**EXTRAHIERTER TEXT**

::::::::::

Auch, wenn das mit den gemerkten Werten zunächst komplizierter Erscheint, würde ich das an Deiner Stelle bevorzugen. Ich habe bei hsql mal einen Test mit OFFSET gemacht und mir den Execution Path anzeigen lassen. Da war ein Full Table Scan dabei, bei der Variante mit Ids nicht. Full Table Scans sind bei großen Datenmengen ein Performance-Killer


----------



## cmrudolph (14. Mai 2012)

nillehammer hat gesagt.:


> Auch, wenn das mit den gemerkten Werten zunächst komplizierter Erscheint, würde ich das an Deiner Stelle bevorzugen. Ich habe bei hsql mal einen Test mit OFFSET gemacht und mir den Execution Path anzeigen lassen. Da war ein Full Table Scan dabei, bei der Variante mit Ids nicht. Full Table Scans sind bei großen Datenmengen ein Performance-Killer


Ergänzend dazu vielleicht noch eine Begründung, weshalb die Lösung mit der id schneller ist (also id > x LIMIT 1000):
Über der id-Spalte liegt normalerweise ein Index. Daher ist es sehr effizient den Beginn der zu ermittelnden Ergebnismenge zu bekommen. Das Ergebnis wird dann sofort zurückgegeben, sobald die ersten 1000 Ergebnisse gefunden wurden. Es werden also genau 1000 Zeilen ausgelesen und zurückgegeben.
Wenn man LIMIT mit OFFSET verwendet, müssen auch die Ergebnisse vor dem Offset alle ermittelt werden und dann werden sie sofort wieder verworfen. Es werden also OFFSET + 1000 Zeilen ausgelesen und 1000 Zeilen zurückgegeben.


----------

::::::::::

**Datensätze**
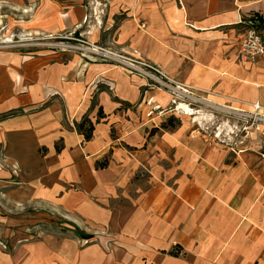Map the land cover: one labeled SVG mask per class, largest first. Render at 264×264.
<instances>
[{
  "label": "crops",
  "instance_id": "crops-1",
  "mask_svg": "<svg viewBox=\"0 0 264 264\" xmlns=\"http://www.w3.org/2000/svg\"><path fill=\"white\" fill-rule=\"evenodd\" d=\"M73 1L68 19L61 16L65 9L60 6L67 3H58L51 13L57 3H41L47 8L38 20L52 14L47 29L73 28L81 21L84 4ZM112 2L94 38L104 41L107 29L116 47L145 53L175 82L210 99L241 108L254 102L264 106V55L254 61L238 58L245 33L239 21L253 12L264 13V0ZM111 27H117L115 32ZM259 31L264 41V23ZM47 58L39 60L38 71L30 76L24 72L21 80L13 69L0 76V115L18 112L0 122V142L9 159H19L15 155L27 149L37 159L56 155L72 164L96 159L92 155L100 149L113 150L109 159H141L118 146H134L138 131L144 129L121 115L130 111L120 102L139 99L131 79L101 63ZM99 108L103 117L96 122ZM84 116L94 123L88 141L76 129ZM188 141L181 142L187 158L172 166L182 171L176 188L150 195L148 207L135 218L134 251L122 249L119 264H264V172L252 173L244 163L231 168L218 159H192ZM15 147L17 152L8 151ZM77 171L76 177L81 174Z\"/></svg>",
  "mask_w": 264,
  "mask_h": 264
},
{
  "label": "rangeland",
  "instance_id": "rangeland-1",
  "mask_svg": "<svg viewBox=\"0 0 264 264\" xmlns=\"http://www.w3.org/2000/svg\"><path fill=\"white\" fill-rule=\"evenodd\" d=\"M41 3H57L48 13L58 3H67L60 6L65 9L61 16L68 19V8L76 2L0 0V76L13 69L16 80H21L24 72L30 76L38 71L45 56L122 70L139 99L120 102L130 111L121 115L144 129L138 131L134 146L123 142L118 146L141 159H109L113 150L100 149L92 155L96 159L72 164L56 155L37 159L27 149L15 155L19 158L15 162L0 142V264H119L122 249L134 251L135 218L148 207L150 195L176 188L182 171L172 166L186 157L182 141L189 140L192 159H218L231 168L244 163L252 173L264 172L263 105L254 102L241 108L210 99L175 82L145 53L116 47L107 29L104 41L94 38L112 0H83L80 23L57 31L47 29L52 14L38 20L47 8ZM250 18L261 29L264 13H250L239 22L244 27ZM114 21L118 23L117 17ZM14 111L1 114L0 122L18 113ZM111 130L116 138V130Z\"/></svg>",
  "mask_w": 264,
  "mask_h": 264
},
{
  "label": "built area",
  "instance_id": "built-area-1",
  "mask_svg": "<svg viewBox=\"0 0 264 264\" xmlns=\"http://www.w3.org/2000/svg\"><path fill=\"white\" fill-rule=\"evenodd\" d=\"M256 19H248L245 25V33L239 48L241 61H254L264 55V41L256 25Z\"/></svg>",
  "mask_w": 264,
  "mask_h": 264
},
{
  "label": "trees",
  "instance_id": "trees-1",
  "mask_svg": "<svg viewBox=\"0 0 264 264\" xmlns=\"http://www.w3.org/2000/svg\"><path fill=\"white\" fill-rule=\"evenodd\" d=\"M103 117V113L101 108L98 109L97 111V118H96V122L99 121L100 118ZM165 126V124H162V127ZM76 129L77 131L83 135L84 139L86 141L90 140V138L92 137V132L94 130V123H92L87 116H84L83 119L76 125ZM61 149V147L59 146H55V150L56 152H59ZM97 165H99L100 163H96ZM106 162L102 163L101 167L104 168L105 167ZM91 236L87 235L86 238H89Z\"/></svg>",
  "mask_w": 264,
  "mask_h": 264
},
{
  "label": "bare ground",
  "instance_id": "bare-ground-1",
  "mask_svg": "<svg viewBox=\"0 0 264 264\" xmlns=\"http://www.w3.org/2000/svg\"><path fill=\"white\" fill-rule=\"evenodd\" d=\"M25 58H27V57H25Z\"/></svg>",
  "mask_w": 264,
  "mask_h": 264
}]
</instances>
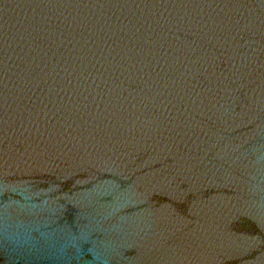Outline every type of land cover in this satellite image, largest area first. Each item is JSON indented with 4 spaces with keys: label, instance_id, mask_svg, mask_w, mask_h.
Returning a JSON list of instances; mask_svg holds the SVG:
<instances>
[{
    "label": "water",
    "instance_id": "water-1",
    "mask_svg": "<svg viewBox=\"0 0 264 264\" xmlns=\"http://www.w3.org/2000/svg\"><path fill=\"white\" fill-rule=\"evenodd\" d=\"M0 264H264V0H0Z\"/></svg>",
    "mask_w": 264,
    "mask_h": 264
}]
</instances>
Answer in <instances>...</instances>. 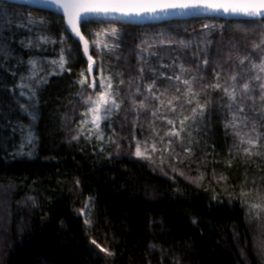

::::::::::

**ZU LÖSENDE AUFGABEN**
A – Beantworte anhand des extrahierten Textes:
(i) Mit welchem System wurde der Test mit OFFSET gemacht?
(ii) Was liegt laut dem Text normalerweise über der id-Spalte?
(iii) Wie viele Zeilen werden ausgelesen, wenn man LIMIT mit OFFSET verwendet?
B – Gib aus dem extrahierten Text den Abschnitt wörtlich wieder, der bei den Worten „## cmrudolph (14.“ beginnt, und hör nach „ausgelesen und zurückgegeben.“ auf.

**ERGEBNISSE JE AUFGABE**
A –
(i) Mit hsql.
(ii) Ein Index.
(iii) OFFSET + 1000 Zeilen.

B –
## cmrudolph (14. Mai 2012)

nillehammer hat gesagt.:


> Auch, wenn das mit den gemerkten Werten zunächst komplizierter Erscheint, würde ich das an Deiner Stelle bevorzugen. Ich habe bei hsql mal einen Test mit OFFSET gemacht und mir den Execution Path anzeigen lassen. Da war ein Full Table Scan dabei, bei der Variante mit Ids nicht. Full Table Scans sind bei großen Datenmengen ein Performance-Killer


Ergänzend dazu vielleicht noch eine Begründung, weshalb die Lösung mit der id schneller ist (also id > x LIMIT 1000):
Über der id-Spalte liegt normalerweise ein Index. Daher ist es sehr effizient den Beginn der zu ermittelnden Ergebnismenge zu bekommen. Das Ergebnis wird dann sofort zurückgegeben, sobald die ersten 1000 Ergebnisse gefunden wurden. Es werden also genau 1000 Zeilen ausgelesen und zurückgegeben.